Meine Schwester Seiana lebt aber hier im Haus, die wirst Du bestimmt noch kennenlernen. Onkel Meridius ist natürlich der Hausherr, und Pater Familias. Er freut sich bestimmt, dass Du hier vorbeischaust. Dann wohnt noch seine Frau hier, Iulia Severa, wen sie nicht auf dem Landgut ist, und die beiden haben einen ganz kleinen Sohn, Optatus. Ihr anderer Sohn, Maximian ist vor einiger Zeit gestorben."
Ich machte eine Pause und sah hinüber zu den Alae, von wo die Masken der Ahnen uns ernst entgegenblickten.
"Onkel Mattiacus wohnt auch hier. Er arbeitet im Palast, hm..., was genau weiss ich jetzt gar nicht. Etwas bedeutsames zweifellos. Du musst ihn mal nach den Germanienreisen fragen, die er früher unternommen hat, er kann da tolle Geschichten erzählen! - Und dann ist da natürlich noch Tante Lucilla! Sie hat aber geheiratet, auch einen Senator, und wohnt deshalb leider nicht mehr hier. Sie ist eine richtige Matrona jetzt, und macht auch Politik. Ausserdem wohnt noch Pulchra hier, eine Cousine aus dem griechischen Familienzweig... - Das waren jetzt, glaub ich, alle, die Du zur Zeit hier in Rom antreffen kannst. Wenn Du sie erwischst. Wie das so in der Familie liegt, alle sind ständig unterwegs und nie zu Hause."
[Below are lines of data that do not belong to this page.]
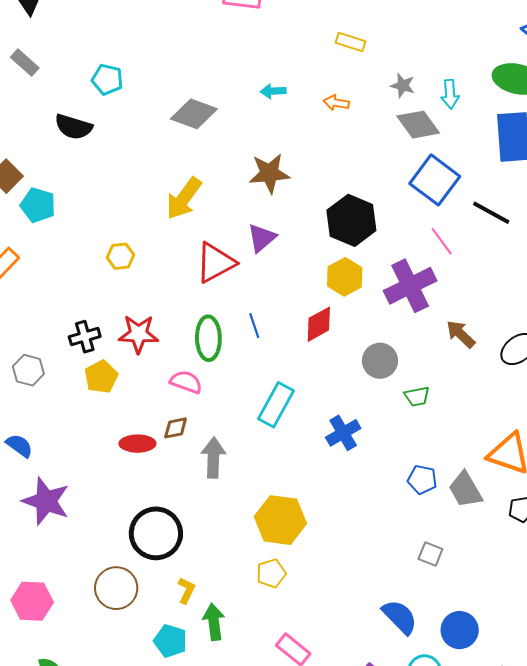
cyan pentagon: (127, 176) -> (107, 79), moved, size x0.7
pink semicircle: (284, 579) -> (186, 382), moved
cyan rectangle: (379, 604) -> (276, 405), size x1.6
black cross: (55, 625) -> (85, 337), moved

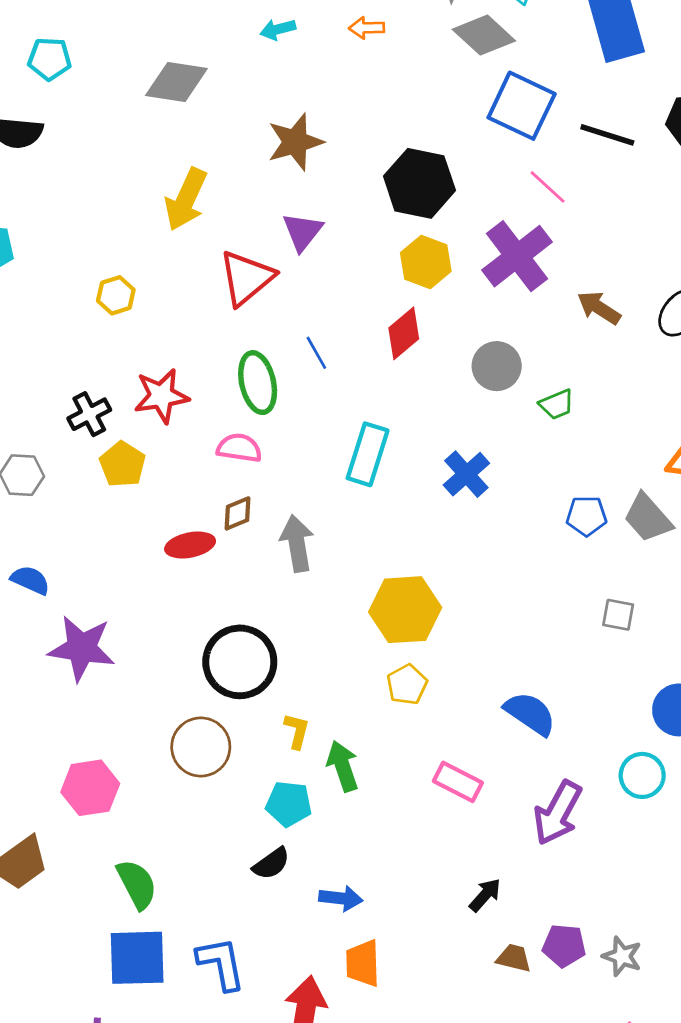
blue semicircle: (400, 617) -> (530, 714), moved

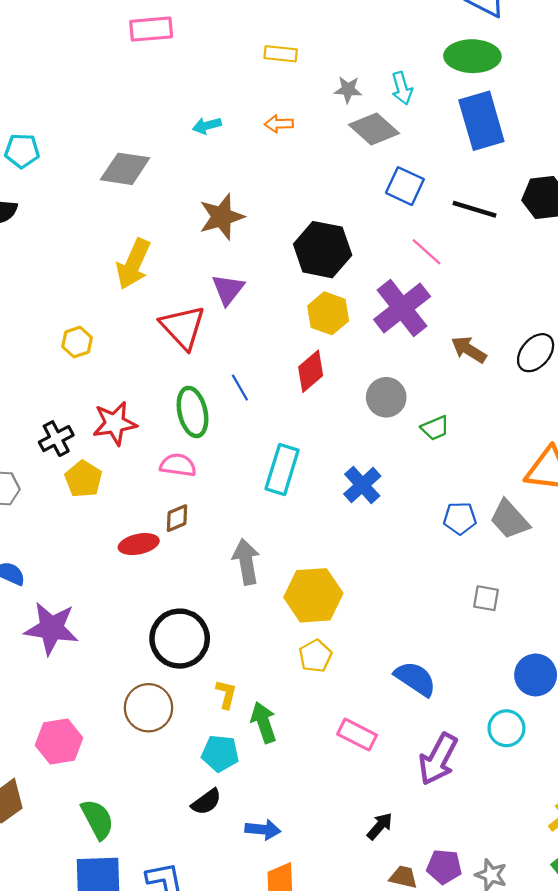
blue square: (522, 106) -> (405, 186), size x0.7
red triangle: (246, 278) -> (183, 327), turned -33
gray arrow: (297, 543) -> (246, 562), moved

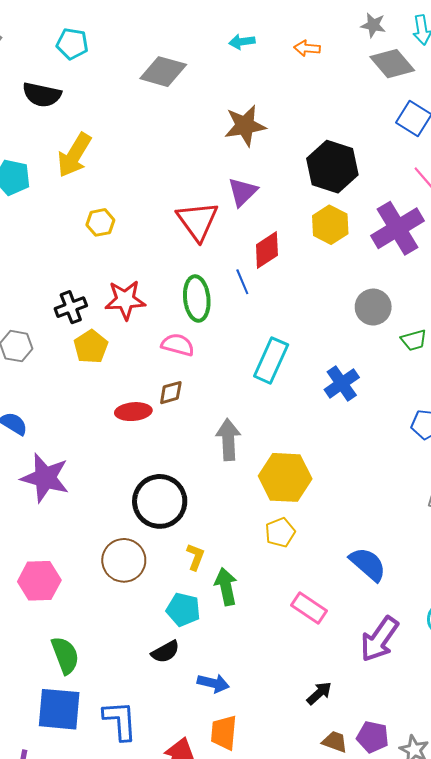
yellow arrow: (133, 264) -> (74, 155), moved
red diamond: (311, 371) -> (267, 250), moved

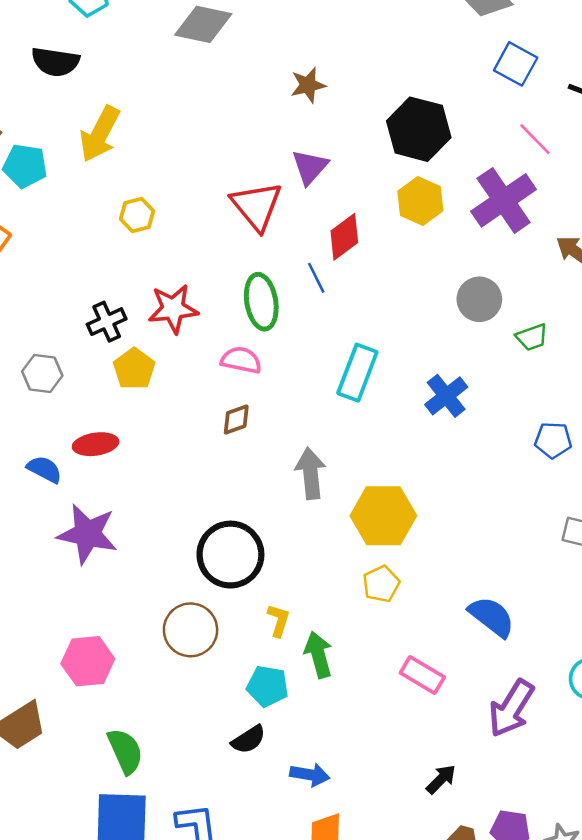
brown star: (245, 126) -> (308, 85), size x0.7
red ellipse: (133, 412) -> (96, 444), moved

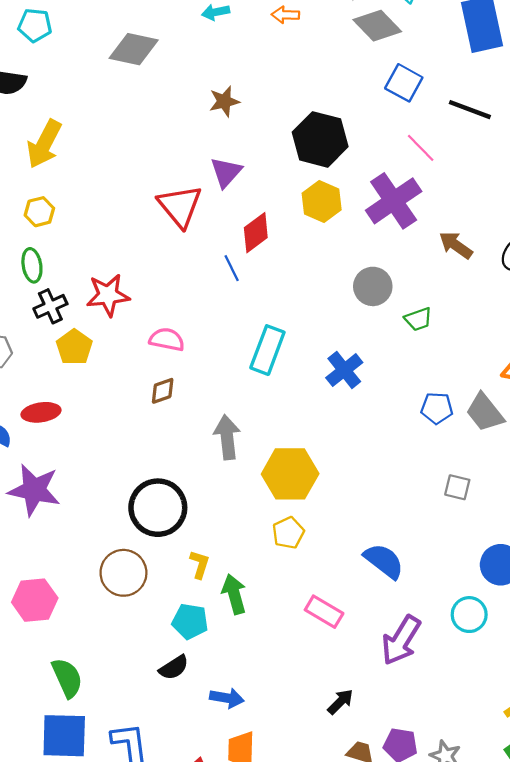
yellow hexagon: (137, 215) -> (39, 212), moved
green ellipse: (261, 302) -> (32, 265), moved, size x0.7

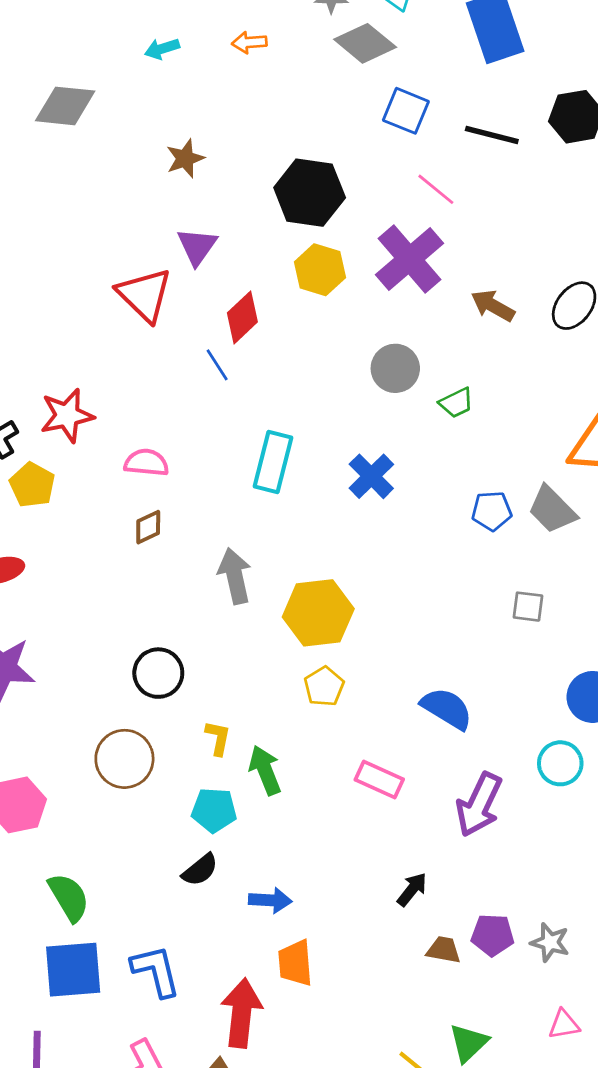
black circle: (158, 508) -> (158, 673), size x0.7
Während ich da erzählte und erzählte, kam der kleine blonde Sklave zurück, mit zwei Bechern und zwei Krügen. Er schenkte uns ein, wobei er den Wein moderat mit Wasser mischte, und stellte auch schon mal eine Schale mit Oliven auf den Tisch, dazu knuspriges Brot und Schafskäse.
"Wie ist das, wirst Du länger bleiben?", erkundigte ich mich neugierig und griff nach dem Becher.
"Und wie, wenn ich fragen darf, kommt es dass Du ausserhalb des Imperiums aufgewachsen bist?"